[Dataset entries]
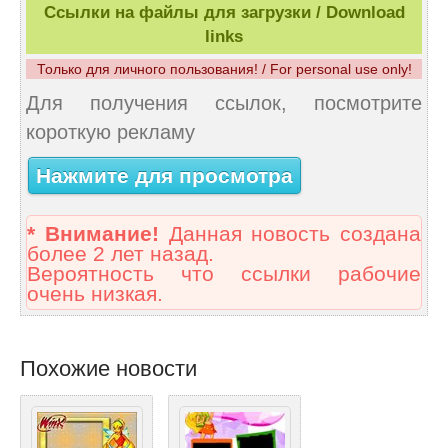
Ссылки на файлы для загрузки / Download
links
Только для личного пользования! / For personal use only!
Для получения ссылок, посмотрите
короткую рекламу
Нажмите для просмотра
* Внимание!
Данная новость создана
более 2 лет назад.
Вероятность что ссылки рабочие
очень низкая.
Похожие новости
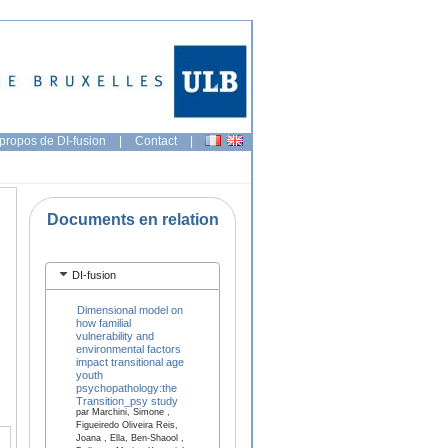
propos de DI-fusion
|
Contact
|
Documents en relation
DI-fusion
Dimensional model on
how familial
vulnerability and
environmental factors
impact transitional age
youth
psychopathology:the
Transition_psy study
par Marchini, Simone ,
Figueiredo Oliveira Reis,
Joana , Ella, Ben-Shaool ,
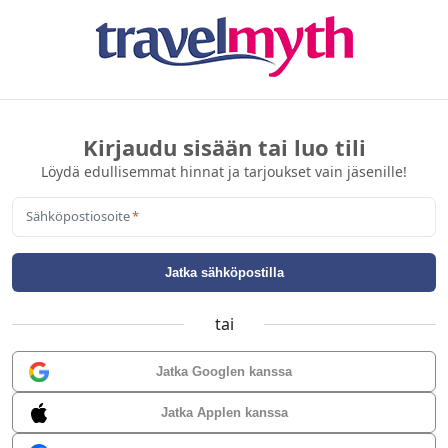
Kirjaudu sisään tai luo tili
Löydä edullisemmat hinnat ja tarjoukset vain jäsenille!
Sähköpostiosoite
*
Jatka sähköpostilla
tai
Jatka Googlen kanssa
Jatka Applen kanssa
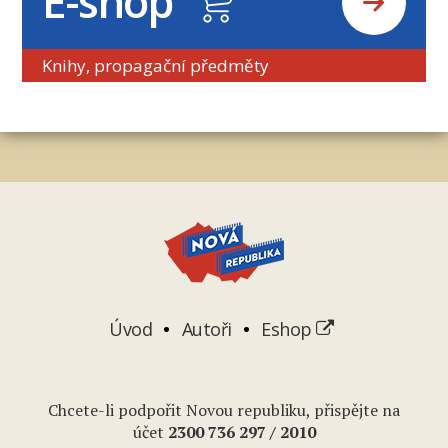
E-shop
Knihy, propagační předměty
Úvod
Autoři
Eshop
Chcete-li podpořit Novou republiku, přispějte na
účet
2
300 736 297
/ 2010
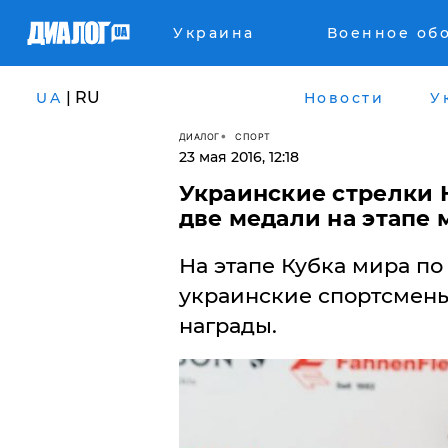
Украина
Военное об
| RU
UA
Новости
У
ДИАЛОГ
СПОРТ
23 мая 2016, 12:18
Украинские стрелки 
две медали на этапе 
На этапе Кубка мира по
украинские спортсмены
награды.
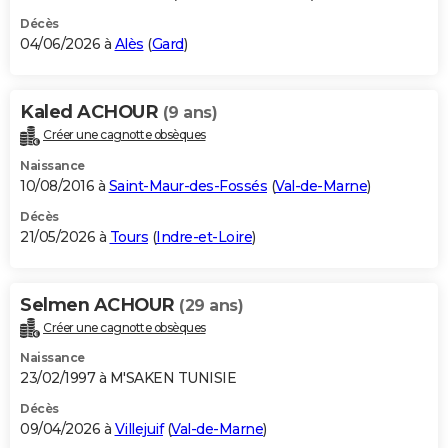
Décès
04/06/2026 à
Alès
(
Gard
)
Kaled ACHOUR
(9 ans)
Créer une cagnotte obsèques
Naissance
10/08/2016 à
Saint-Maur-des-Fossés
(
Val-de-Marne
)
Décès
21/05/2026 à
Tours
(
Indre-et-Loire
)
Selmen ACHOUR
(29 ans)
Créer une cagnotte obsèques
Naissance
23/02/1997 à M'SAKEN TUNISIE
Décès
09/04/2026 à
Villejuif
(
Val-de-Marne
)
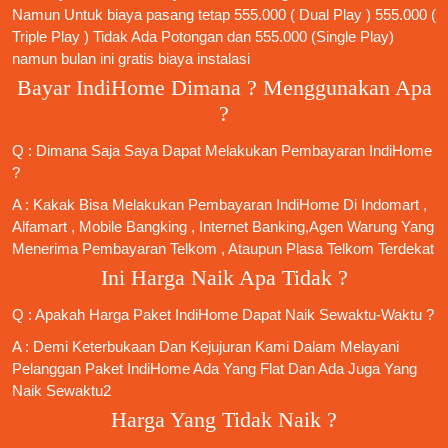
Namun Untuk biaya pasang tetap 555.000 ( Dual Play ) 555.000 (
Triple Play ) Tidak Ada Potongan dan 555.000 (Single Play)
namun bulan ini gratis biaya instalasi
Bayar IndiHome Dimana ? Menggunakan Apa
?
Q : Dimana Saja Saya Dapat Melakukan Pembayaran IndiHome
?
A : Kakak Bisa Melakukan Pembayaran IndiHome Di Indomart ,
Alfamart , Mobile Bangking , Internet Banking,Agen Warung Yang
Menerima Pembayaran Telkom , Ataupun Plasa Telkom Terdekat
Ini Harga Naik Apa Tidak ?
Q : Apakah Harga Paket IndiHome Dapat Naik Sewaktu-Waktu ?
A : Demi Keterbukaan Dan Kejujuran Kami Dalam Melayani
Pelanggan Paket IndiHome Ada Yang Flat Dan Ada Juga Yang
Naik Sewaktu2
Harga Yang Tidak Naik ?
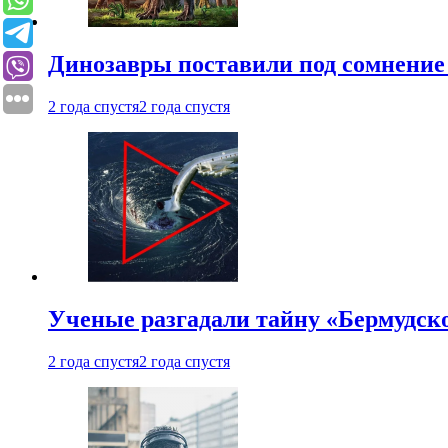
Динозавры поставили под сомнение 
2 года спустя
2 года спустя
Ученые разгадали тайну «Бермудск
2 года спустя
2 года спустя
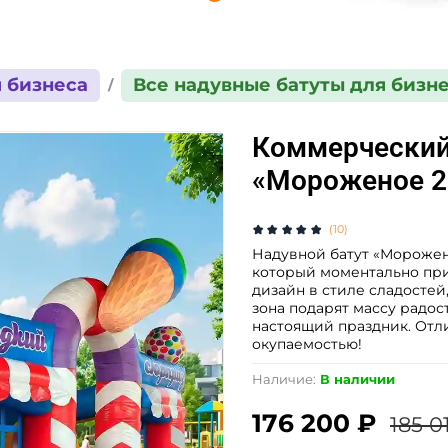
 бизнеса
Все надувные батуты для бизн
Коммерческий
«Мороженое 2»
(10)
Надувной батут «Морожено
который моментально при
дизайн в стиле сладостей,
зона подарят массу радо
настоящий праздник. Отл
окупаемостью!
Наличие:
В наличии
176 200 ₽
185 0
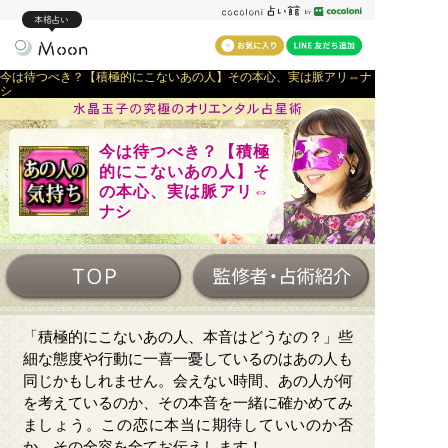
本格占い
今は待つべき？【積極的にこないあの人】その本心、実は脈アリ⇔ナ
シ
今は待つべき？【積極
的にこないあの人】そ
の本心、実は脈アリ⇔
ナシ
「積極的にこないあの人、本音はどうなの？」些
細な態度や行動に一喜一憂しているのはあの人も
同じかもしれません。会えない時間、あの人が何
を考えているのか、その本音を一緒に確かめてみ
ましょう。この恋に本当に期待していいのか否
か、その全容を全てお伝えします！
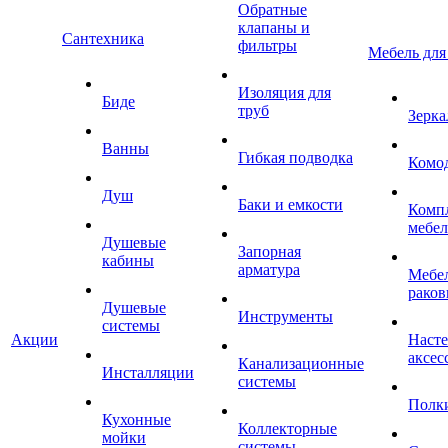
Обратные
клапаны и
Сантехника
фильтры
Мебель для
Изоляция для
Биде
труб
Зерка
Ванны
Гибкая подводка
Комо
Душ
Баки и емкости
Комп
мебе
Душевые
Запорная
кабины
арматура
Мебел
раков
Душевые
Инструменты
системы
Акции
Наст
аксес
Канализационные
Инсталляции
системы
Полк
Кухонные
Коллекторные
мойки
системы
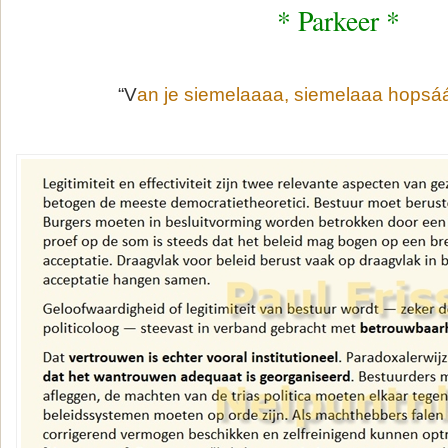
* Parkeer *
“V
an je siemelaaaa, siemelaaa hopsá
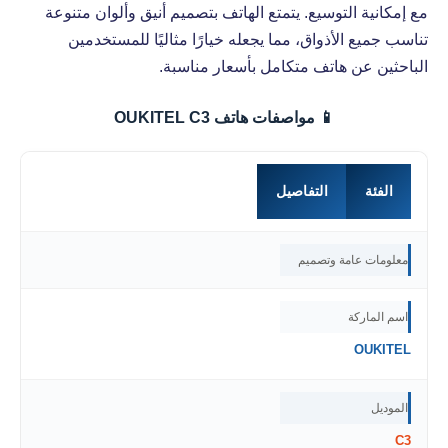
مع إمكانية التوسيع. يتمتع الهاتف بتصميم أنيق وألوان متنوعة
تناسب جميع الأذواق، مما يجعله خيارًا مثاليًا للمستخدمين
الباحثين عن هاتف متكامل بأسعار مناسبة.
📱 مواصفات هاتف OUKITEL C3
الفئة
التفاصيل
معلومات عامة وتصميم
اسم الماركة
OUKITEL
الموديل
C3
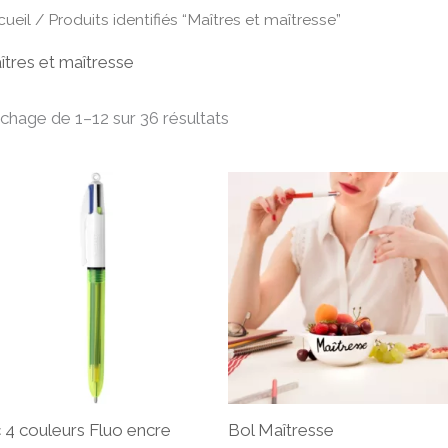
cueil
/ Produits identifiés “Maîtres et maîtresse”
îtres et maîtresse
ichage de 1–12 sur 36 résultats
c 4 couleurs Fluo encre
Bol Maîtresse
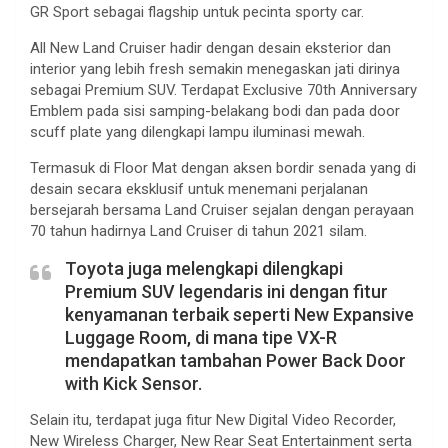
GR Sport sebagai flagship untuk pecinta sporty car.
All New Land Cruiser hadir dengan desain eksterior dan
interior yang lebih fresh semakin menegaskan jati dirinya
sebagai Premium SUV. Terdapat Exclusive 70th Anniversary
Emblem pada sisi samping-belakang bodi dan pada door
scuff plate yang dilengkapi lampu iluminasi mewah.
Termasuk di Floor Mat dengan aksen bordir senada yang di
desain secara eksklusif untuk menemani perjalanan
bersejarah bersama Land Cruiser sejalan dengan perayaan
70 tahun hadirnya Land Cruiser di tahun 2021 silam.
Toyota juga melengkapi dilengkapi
Premium SUV legendaris ini dengan fitur
kenyamanan terbaik seperti New Expansive
Luggage Room, di mana tipe VX-R
mendapatkan tambahan Power Back Door
with Kick Sensor.
Selain itu, terdapat juga fitur New Digital Video Recorder,
New Wireless Charger, New Rear Seat Entertainment serta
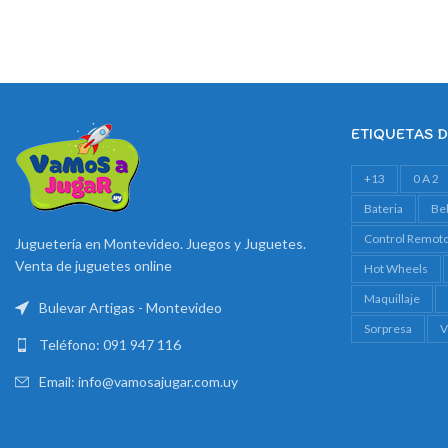
ETIQUETAS 
+13
0 A 2
Bateria
Be
Control Remot
Juguetería en Montevideo. Juegos y Juguetes.
Venta de juguetes online
Hot Wheels
Maquillaje
Bulevar Artigas - Montevideo
Sorpresa
V
Teléfono: 091 947 116
Email: info@vamosajugar.com.uy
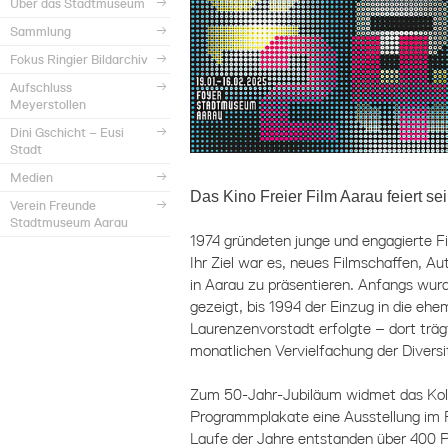
Über das Stadtmuseum
Sammlung
Fokus Ringier Bildarchiv
Aufschluss
Meyerstollen
Dini Gschicht – Eusi
Stadt
Medien
Das Kino Freier Film Aarau feiert se
Verein Freunde
Stadtmuseum Aarau
1974 gründeten junge und engagierte Fi
Ihr Ziel war es, neues Filmschaffen, A
in Aarau zu präsentieren. Anfangs wur
gezeigt, bis 1994 der Einzug in die ehe
Laurenzenvorstadt erfolgte – dort trägt
monatlichen Vervielfachung der Diversi
Zum 50-Jahr-Jubiläum widmet das Kolle
Programmplakate eine Ausstellung im
Laufe der Jahre entstanden über 400 P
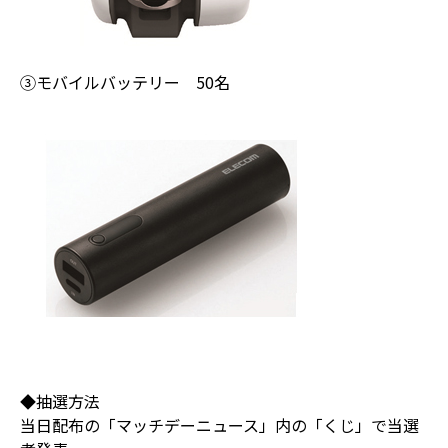
③モバイルバッテリー 50名
◆抽選方法
当日配布の「マッチデーニュース」内の「くじ」で当選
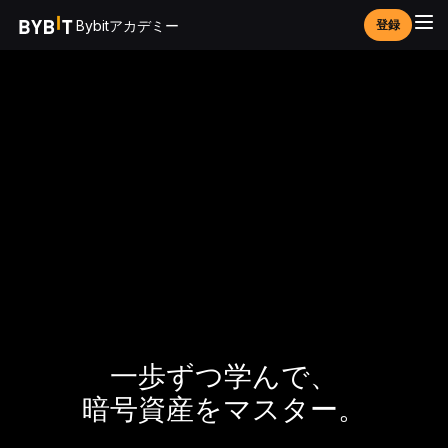
Bybitアカデミー
登録
一歩ずつ学んで、
暗号資産をマスター。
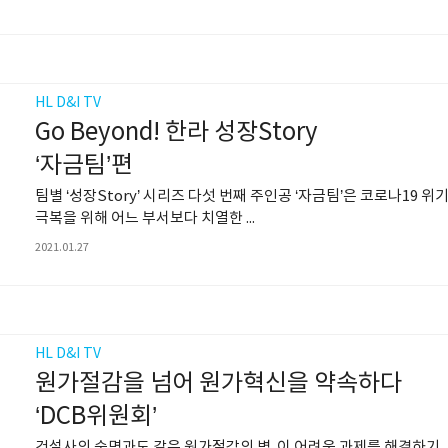
HL D&I TV
Go Beyond! 한라 성장Story
‘자금팀’편
팀별 ‘성장Story’ 시리즈 다섯 번째 주인공 ‘자금팀’은 코로나19 위
극복을 위해 어느 부서보다 치열한 ...
2021.01.27
HL D&I TV
원가절감을 넘어 원가혁신을 약속하다
‘DCB위원회’
건설사의 숙명과도 같은 원가절감의 벽. 이 어려운 과제를 해결하기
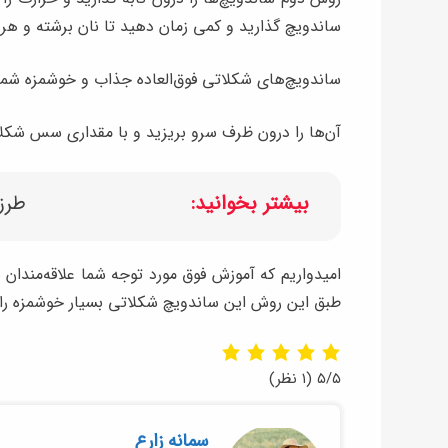
ساندویچ گذارید و کمی زمان دهید تا نان برشته و هر 
ساندویچ‌های شکلاتی فوق‌العاده جذاب و خوشمزه شم
آن‌ها را درون ظرف سرو بریزید و با مقداری سس شکلا
بیشتر بخوانید:
طرز 
امیدواریم که آموزش فوق مورد توجه شما علاقه‌مندان 
طبق این روش این ساندویچ شکلاتی بسیار خوشمزه را ته
۵/۵
(۱ نظر)
سمانه زارع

▶ Exercise brief:
All the records need to be set down word for word, with the images left out.

▶ Result of this exercise:
Ссылки на файлы для загрузки / Download
links
Только для личного пользования! / For personal use only!
Для получения ссылок, посмотрите
короткую рекламу
Нажмите для просмотра
* Внимание!
Данная новость создана
более 2 лет назад.
Вероятность что ссылки рабочие
очень низкая.
Похожие новости
propos de DI-fusion
|
Contact
|
Documents en relation
DI-fusion
Dimensional model on
how familial
vulnerability and
environmental factors
impact transitional age
youth
psychopathology:the
Transition_psy study
par Marchini, Simone ,
Figueiredo Oliveira Reis,
Joana , Ella, Ben-Shaool ,
Kirjaudu sisään tai luo tili
Löydä edullisemmat hinnat ja tarjoukset vain jäsenille!
Sähköpostiosoite
*
Jatka sähköpostilla
tai
Jatka Googlen kanssa
Jatka Applen kanssa
E-shop
Knihy, propagační předměty
Úvod
Autoři
Eshop
Chcete-li podpořit Novou republiku, přispějte na
účet
2
300 736 297
/ 2010
Украина
Военное об
| RU
UA
Новости
У
ДИАЛОГ
СПОРТ
23 мая 2016, 12:18
Украинские стрелки 
две медали на этапе 
На этапе Кубка мира по
украинские спортсмены
награды.
Décès
04/06/2026 à
Alès
(
Gard
)
Kaled ACHOUR
(9 ans)
Créer une cagnotte obsèques
Naissance
10/08/2016 à
Saint-Maur-des-Fossés
(
Val-de-Marne
)
Décès
21/05/2026 à
Tours
(
Indre-et-Loire
)
Selmen ACHOUR
(29 ans)
Créer une cagnotte obsèques
Naissance
23/02/1997 à M'SAKEN TUNISIE
Décès
09/04/2026 à
Villejuif
(
Val-de-Marne
)
Namun Untuk biaya pasang tetap 555.000 ( Dual Play ) 555.000 (
Triple Play ) Tidak Ada Potongan dan 555.000 (Single Play)
namun bulan ini gratis biaya instalasi
Bayar IndiHome Dimana ? Menggunakan Apa
?
Q : Dimana Saja Saya Dapat Melakukan Pembayaran IndiHome
?
A : Kakak Bisa Melakukan Pembayaran IndiHome Di Indomart ,
Alfamart , Mobile Bangking , Internet Banking,Agen Warung Yang
Menerima Pembayaran Telkom , Ataupun Plasa Telkom Terdekat
Ini Harga Naik Apa Tidak ?
Q : Apakah Harga Paket IndiHome Dapat Naik Sewaktu-Waktu ?
A : Demi Keterbukaan Dan Kejujuran Kami Dalam Melayani
Pelanggan Paket IndiHome Ada Yang Flat Dan Ada Juga Yang
Naik Sewaktu2
Harga Yang Tidak Naik ?
Динозавры поставили под сомнение 
2 года спустя
2 года спустя
Ученые разгадали тайну «Бермудск
2 года спустя
2 года спустя
 бизнеса
Все надувные батуты для бизн
Коммерческий
«Мороженое 2»
(10)
Надувной батут «Морожено
который моментально при
дизайн в стиле сладостей,
зона подарят массу радо
настоящий праздник. Отл
окупаемостью!
Наличие:
В наличии
176 200 ₽
185 0
本格占い
今は待つべき？【積極的にこないあの人】その本心、実は脈アリ⇔ナ
シ
今は待つべき？【積極
的にこないあの人】そ
の本心、実は脈アリ⇔
ナシ
「積極的にこないあの人、本音はどうなの？」些
細な態度や行動に一喜一憂しているのはあの人も
同じかもしれません。会えない時間、あの人が何
を考えているのか、その本音を一緒に確かめてみ
ましょう。この恋に本当に期待していいのか否
か、その全容を全てお伝えします！
Обратные
клапаны и
Сантехника
фильтры
Мебель для
Изоляция для
Биде
труб
Зерка
Ванны
Гибкая подводка
Комо
Душ
Баки и емкости
Комп
мебе
Душевые
Запорная
кабины
арматура
Мебел
раков
Душевые
Инструменты
системы
Акции
Наст
аксес
Канализационные
Инсталляции
системы
Полк
Кухонные
Коллекторные
мойки
системы
* Parkeer *
“V
an je siemelaaaa, siemelaaa hopsá
مع إمكانية التوسيع. يتمتع الهاتف بتصميم أنيق وألوان متنوعة
تناسب جميع الأذواق، مما يجعله خيارًا مثاليًا للمستخدمين
الباحثين عن هاتف متكامل بأسعار مناسبة.
📱 مواصفات هاتف OUKITEL C3
الفئة
التفاصيل
معلومات عامة وتصميم
اسم الماركة
OUKITEL
الموديل
C3
cueil
/ Produits identifiés “Maîtres et maîtresse”
îtres et maîtresse
ichage de 1–12 sur 36 résultats
c 4 couleurs Fluo encre
Bol Maîtresse
GR Sport sebagai flagship untuk pecinta sporty car.
All New Land Cruiser hadir dengan desain eksterior dan
interior yang lebih fresh semakin menegaskan jati dirinya
sebagai Premium SUV. Terdapat Exclusive 70th Anniversary
Emblem pada sisi samping-belakang bodi dan pada door
scuff plate yang dilengkapi lampu iluminasi mewah.
Termasuk di Floor Mat dengan aksen bordir senada yang di
desain secara eksklusif untuk menemani perjalanan
bersejarah bersama Land Cruiser sejalan dengan perayaan
70 tahun hadirnya Land Cruiser di tahun 2021 silam.
Toyota juga melengkapi dilengkapi
Premium SUV legendaris ini dengan fitur
kenyamanan terbaik seperti New Expansive
Luggage Room, di mana tipe VX-R
mendapatkan tambahan Power Back Door
with Kick Sensor.
Selain itu, terdapat juga fitur New Digital Video Recorder,
New Wireless Charger, New Rear Seat Entertainment serta
ETIQUETAS 
+13
0 A 2
Bateria
Be
Control Remot
Juguetería en Montevideo. Juegos y Juguetes.
Venta de juguetes online
Hot Wheels
Maquillaje
Bulevar Artigas - Montevideo
Sorpresa
V
Teléfono: 091 947 116
Email: info@vamosajugar.com.uy
Über das Stadtmuseum
Sammlung
Fokus Ringier Bildarchiv
Aufschluss
Meyerstollen
Dini Gschicht – Eusi
Stadt
Medien
Das Kino Freier Film Aarau feiert se
Verein Freunde
Stadtmuseum Aarau
1974 gründeten junge und engagierte Fi
Ihr Ziel war es, neues Filmschaffen, A
in Aarau zu präsentieren. Anfangs wur
gezeigt, bis 1994 der Einzug in die ehe
Laurenzenvorstadt erfolgte – dort trägt
monatlichen Vervielfachung der Diversi
Zum 50-Jahr-Jubiläum widmet das Kolle
Programmplakate eine Ausstellung im
Laufe der Jahre entstanden über 400 P
③モバイルバッテリー 50名
◆抽選方法
当日配布の「マッチデーニュース」内の「くじ」で当選
Bybitアカデミー
登録
一歩ずつ学んで、
暗号資産をマスター。
HL D&I TV
Go Beyond! 한라 성장Story
‘자금팀’편
팀별 ‘성장Story’ 시리즈 다섯 번째 주인공 ‘자금팀’은 코로나19 위
극복을 위해 어느 부서보다 치열한 ...
2021.01.27
HL D&I TV
원가절감을 넘어 원가혁신을 약속하다
‘DCB위원회’
건설사의 숙명과도 같은 원가절감의 벽. 이 어려운 과제를 해결하기
ساندویچ گذارید و کمی زمان دهید تا نان برشته و هر 
ساندویچ‌های شکلاتی فوق‌العاده جذاب و خوشمزه شم
آن‌ها را درون ظرف سرو بریزید و با مقداری سس شکلا
بیشتر بخوانید:
طرز 
امیدواریم که آموزش فوق مورد توجه شما علاقه‌مندان 
طبق این روش این ساندویچ شکلاتی بسیار خوشمزه را ته
۵/۵
(۱ نظر)
سمانه زارع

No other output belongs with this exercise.